US Attorney Richard Donoghue announced this week that 11 suspects have been charged in a scheme to defraud banks by using fake, or “synthetic,” identities to obtain credit cards, and making approximately $3 million in charges that were never repaid.
Three of the suspects were also charged for a money laundering conspiracy which was designed to conceal the scheme.
Between January 2013 and December 2017, the 11 allegedly used synthetic identities created by using different types of personal identification information - names, dates of birth and Social Security numbers - from different people to create fake identities and obtain credit cards from banks.
According to court filings, they then used those cards for expenditures that they had no intention to repay, including mortgages on three homes in Queens. The suspects also used shell companies - which did little or no actual business - to record hundreds of thousands of dollars on the credit cards. They then received payment for the fake transactions from financial institutions and credit card processors.

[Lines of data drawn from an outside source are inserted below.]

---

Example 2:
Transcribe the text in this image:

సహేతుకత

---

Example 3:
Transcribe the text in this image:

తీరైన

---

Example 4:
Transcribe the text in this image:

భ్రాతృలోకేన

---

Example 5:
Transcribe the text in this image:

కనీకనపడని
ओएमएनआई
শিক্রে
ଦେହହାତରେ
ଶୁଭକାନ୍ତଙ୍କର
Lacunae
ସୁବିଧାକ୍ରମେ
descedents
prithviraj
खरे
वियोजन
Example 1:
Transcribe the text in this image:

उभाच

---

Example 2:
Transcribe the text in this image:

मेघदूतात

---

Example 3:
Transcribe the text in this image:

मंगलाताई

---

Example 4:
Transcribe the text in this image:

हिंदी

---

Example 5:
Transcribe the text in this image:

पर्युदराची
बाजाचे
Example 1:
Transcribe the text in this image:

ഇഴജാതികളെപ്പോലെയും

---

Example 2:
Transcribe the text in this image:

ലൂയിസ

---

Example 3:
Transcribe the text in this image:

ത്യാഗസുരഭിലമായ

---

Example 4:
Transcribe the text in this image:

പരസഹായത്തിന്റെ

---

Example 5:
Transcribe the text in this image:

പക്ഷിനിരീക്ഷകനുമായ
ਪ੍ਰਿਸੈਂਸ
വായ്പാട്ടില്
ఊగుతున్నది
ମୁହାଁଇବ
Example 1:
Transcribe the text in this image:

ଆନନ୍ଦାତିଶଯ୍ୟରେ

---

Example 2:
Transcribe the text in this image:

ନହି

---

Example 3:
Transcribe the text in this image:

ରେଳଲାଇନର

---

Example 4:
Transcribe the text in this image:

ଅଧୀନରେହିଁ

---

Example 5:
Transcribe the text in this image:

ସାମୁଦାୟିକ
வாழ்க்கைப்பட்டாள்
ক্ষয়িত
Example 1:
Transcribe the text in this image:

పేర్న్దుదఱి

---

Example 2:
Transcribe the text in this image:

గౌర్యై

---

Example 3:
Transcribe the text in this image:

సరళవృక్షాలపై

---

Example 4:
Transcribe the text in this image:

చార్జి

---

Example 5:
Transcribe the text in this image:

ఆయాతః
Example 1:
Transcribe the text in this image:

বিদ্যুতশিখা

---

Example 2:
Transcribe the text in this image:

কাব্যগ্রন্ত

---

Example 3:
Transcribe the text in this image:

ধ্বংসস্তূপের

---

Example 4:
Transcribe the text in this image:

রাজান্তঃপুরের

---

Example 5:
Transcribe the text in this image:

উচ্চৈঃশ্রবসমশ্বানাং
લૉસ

Donoghue said that nine of the suspects were arrested on Wednesday, June 26, and eight have made their initial appearances in court and were released on bond. One suspect was scheduled to appear in court on Thursday, and two have not been taken into custody.
Those charged were:
- Mohammed Akhtar, 43, of Flushing;
- Hafeez Ali, 54, of Fort Hamilton, Brooklyn;
- Shaila Khondkar, 48, of Jamaica;
- Rahader Thiara, 42, of Queens Village;
- Perminder Chiara, 40, of Queens Village;
- Nadezhda Epshteyn, 44, of Rockaway Park;
- Cyrus Shroff, 45, of Rockaway Park;
- Zainoelbaks Karimbux, 50, of Bellrose;
- Gursimardeep Sing, 34, of the Bronx;
- Anis Khan, 32, of Sheepshead Bay, and;
- Daljeet Singh - also known as Akhtar Iqbal - 46, of College Point.
Each of the suspects has been charged with access device fraud. Khondkar, Bahader Thiara, Perminder Thiara have also been charged with money laundering. If convicted, those charged with access device fraud face up to 10 years in prison, and up to 20 years for money laundering conspiracy.